I came across an interesting remark from Apostle Orson Pratt recently regarding the Urim and Thummim. After discussing Hosea’s prophecy that the Urim and Thummim would be taken away in Hosea 3:4–5, he says:

The Ephod, with its breastplate of judgment, containing the Urim and Thummim, has been absent some two thousand years. But as the "latter days" have come, in which great blessings are to be given to Israel, as predicted in the fifth verse, God has again restored the Urim and Thummim to the great Seer of the last dispensation—Joseph Smith. By this sacred instrument, he translated that divine and holy record, the Book of Mormon, or the sacred history of ancient America.[1]

Interestingly, Orson Pratt does not speak explicitly about the Nephite interpreters discovered with the plates, but appears to draw his sermon exclusively from the Bible. No records show that Joseph Smith received the Israelite Urim and Thummim, and no prophets have said as such, and so it appears that Orson Pratt is rather using the term Urim and Thummim in a wide sense of the term. That is, Orson Pratt is using this term to describe more than one instrument of revelation.

This is even further strengthened as Orson Pratt discusses Joseph, son of Jacob, who was sold into Egyptian slavery:

The “silver cup” which Joseph of Egypt commanded the steward to put in Bejamin's sack, in order to try his brethren, was, most probably, sanctified as a Urim and Thummim to Joseph .... It would be no more difficult for the Lord to sanctify a “Silver Cup” and cause it to be endowed with all the properties of the Urim, than to sanctify a stone or any other material for such a holy purpose.[2]

I have previously written on Joseph’s silver cup and Jewish traditions regarding the Tzohar, a stone that shone with God’s primordial light that could be used to receive revelation by prophets and how Joseph used this by placing it in his silver cup (see here and here). Here, Orson Pratt is using the Urim and Thummim to describe the silver cup itself, showing that early Latter-day Saint leaders used this term much more broadly than some might be willing to admit.[3]

Not only that, but Orson Pratt says that “It would be no more difficult for the Lord to sanctify… a stone” as a Urim and Thummim.

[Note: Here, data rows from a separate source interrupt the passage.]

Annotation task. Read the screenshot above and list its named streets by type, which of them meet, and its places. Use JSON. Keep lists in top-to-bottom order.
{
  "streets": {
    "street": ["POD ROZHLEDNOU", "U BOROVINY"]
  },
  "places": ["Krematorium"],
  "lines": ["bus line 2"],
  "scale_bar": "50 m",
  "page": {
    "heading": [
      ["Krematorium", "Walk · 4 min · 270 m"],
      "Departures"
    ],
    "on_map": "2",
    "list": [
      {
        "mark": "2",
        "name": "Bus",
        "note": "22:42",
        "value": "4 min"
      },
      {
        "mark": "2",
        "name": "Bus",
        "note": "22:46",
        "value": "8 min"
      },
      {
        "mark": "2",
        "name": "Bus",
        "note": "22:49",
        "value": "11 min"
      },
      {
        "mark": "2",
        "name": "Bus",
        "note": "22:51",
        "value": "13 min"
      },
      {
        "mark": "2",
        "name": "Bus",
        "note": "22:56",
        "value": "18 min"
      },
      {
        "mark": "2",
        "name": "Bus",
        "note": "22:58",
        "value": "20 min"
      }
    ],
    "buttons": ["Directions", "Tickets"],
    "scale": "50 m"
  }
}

I have argued at length both on this blog and in academic writing that Joseph’s own personal seer stone was described as a Urim and Thummim, and various statements from early contemporaries of Joseph Smith describe his seer stone as a Urim and Thummim.[4] While Orson Pratt does not specifically describe Joseph’s seer stone, this statement offers further proof that early Latter-day Saints believed that the Urim and Thummim was a title given for a wide array of revelatory instruments (including the Nephite interpreters and Joseph’s seer stone) and was not limited to a single instrument, as some might claim.

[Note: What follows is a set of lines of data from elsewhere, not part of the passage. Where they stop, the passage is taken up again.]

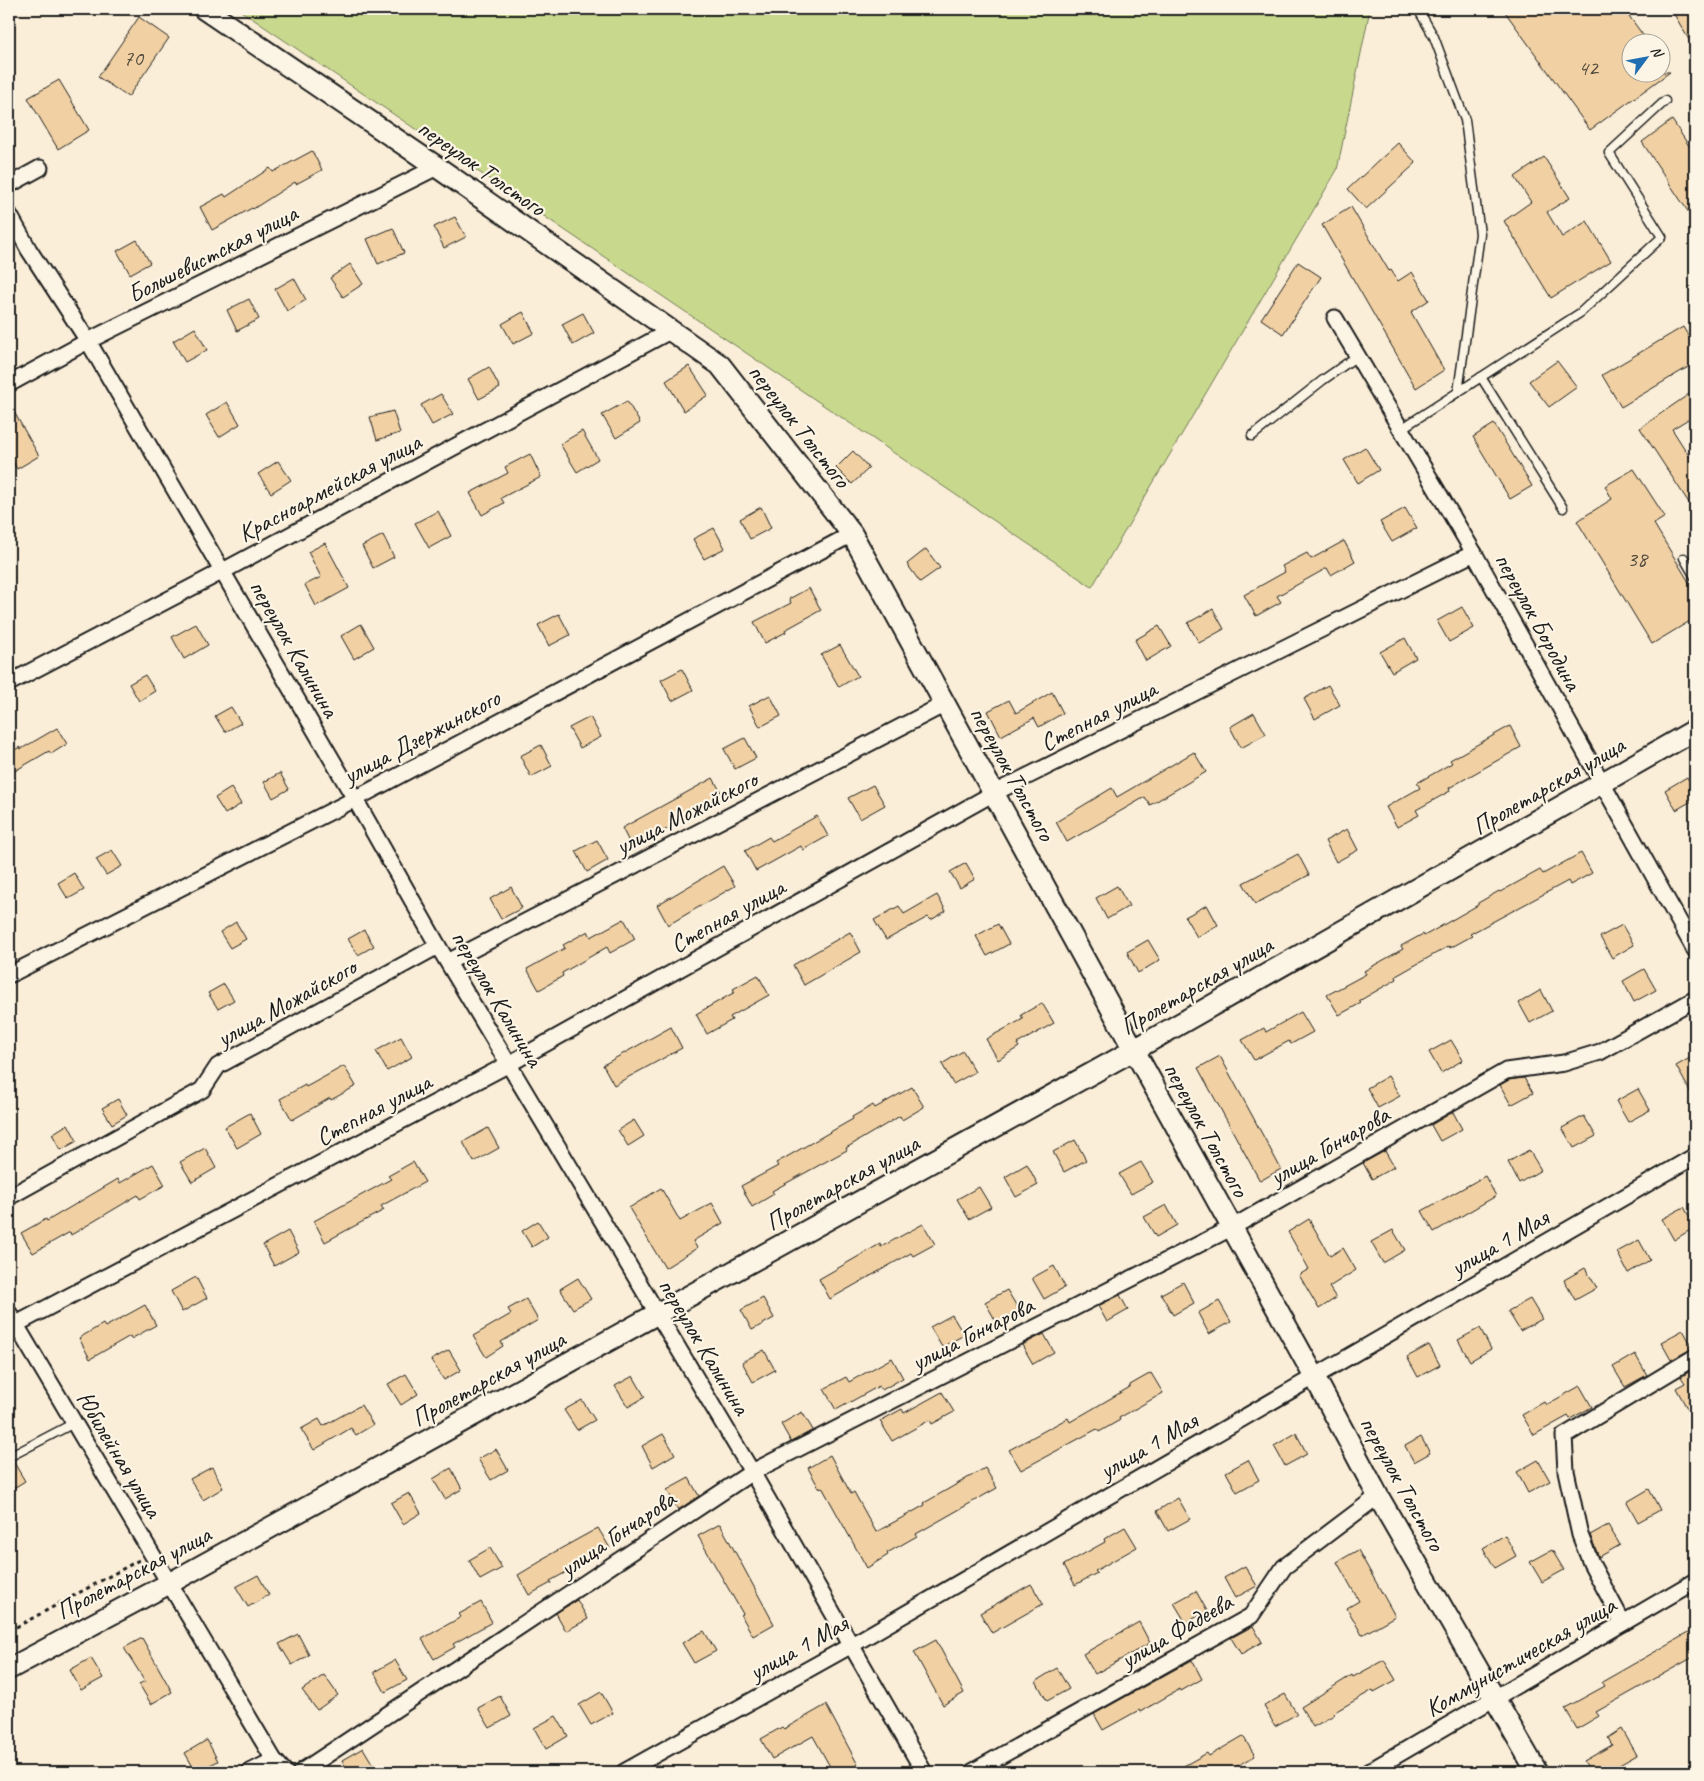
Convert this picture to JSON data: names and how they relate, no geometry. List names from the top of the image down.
{
  "streets": {
    "street": [
      "переулок Толстого",
      "Большевистская улица",
      "Красноармейская улица",
      "переулок Бородина",
      "переулок Калинина",
      "Степная улица",
      "улица Дзержинского",
      "Пролетарская улица",
      "улица Можайского",
      "улица Гончарова",
      "улица 1 Мая",
      "Юбилейная улица",
      "улица Фадеева",
      "Коммунистическая улица"
    ]
  },
  "crossings": [
    ["переулок Толстого", "Большевистская улица"],
    ["переулок Толстого", "Красноармейская улица"],
    ["переулок Толстого", "Степная улица"],
    ["переулок Толстого", "улица Дзержинского"],
    ["переулок Толстого", "Пролетарская улица"],
    ["переулок Толстого", "улица Можайского"],
    ["переулок Толстого", "улица Гончарова"],
    ["переулок Толстого", "улица 1 Мая"],
    ["переулок Толстого", "улица Фадеева"],
    ["переулок Толстого", "Коммунистическая улица"],
    ["Большевистская улица", "переулок Калинина"],
    ["Красноармейская улица", "переулок Калинина"],
    ["переулок Бородина", "Степная улица"],
    ["переулок Бородина", "Пролетарская улица"],
    ["переулок Калинина", "Степная улица"],
    ["переулок Калинина", "улица Дзержинского"],
    ["переулок Калинина", "Пролетарская улица"],
    ["переулок Калинина", "улица Можайского"],
    ["переулок Калинина", "улица Гончарова"],
    ["переулок Калинина", "улица 1 Мая"],
    ["Степная улица", "Юбилейная улица"],
    ["Пролетарская улица", "Юбилейная улица"]
  ],
  "house_numbers": ["70", "42", "38"],
  "north": "top right"
}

[1] N.B. Lundwall, comp., Masterful Discourses and Writings of Orson Pratt (Salt Lake City, UT: Bookcraft, n.d.), 555–556.

[2] Lundwall, Masterful Discourses, 557.

[3] See my review Spencer Kraus, "An Unfortunate Approach to Joseph Smith's Translation of Ancient Scripture," Interpreter: A Journal of Latter-day Saint Faith and Scholarship 52 (2022): 1-64.

[4] See Kraus, "An Unfortunate Approach," 3–6.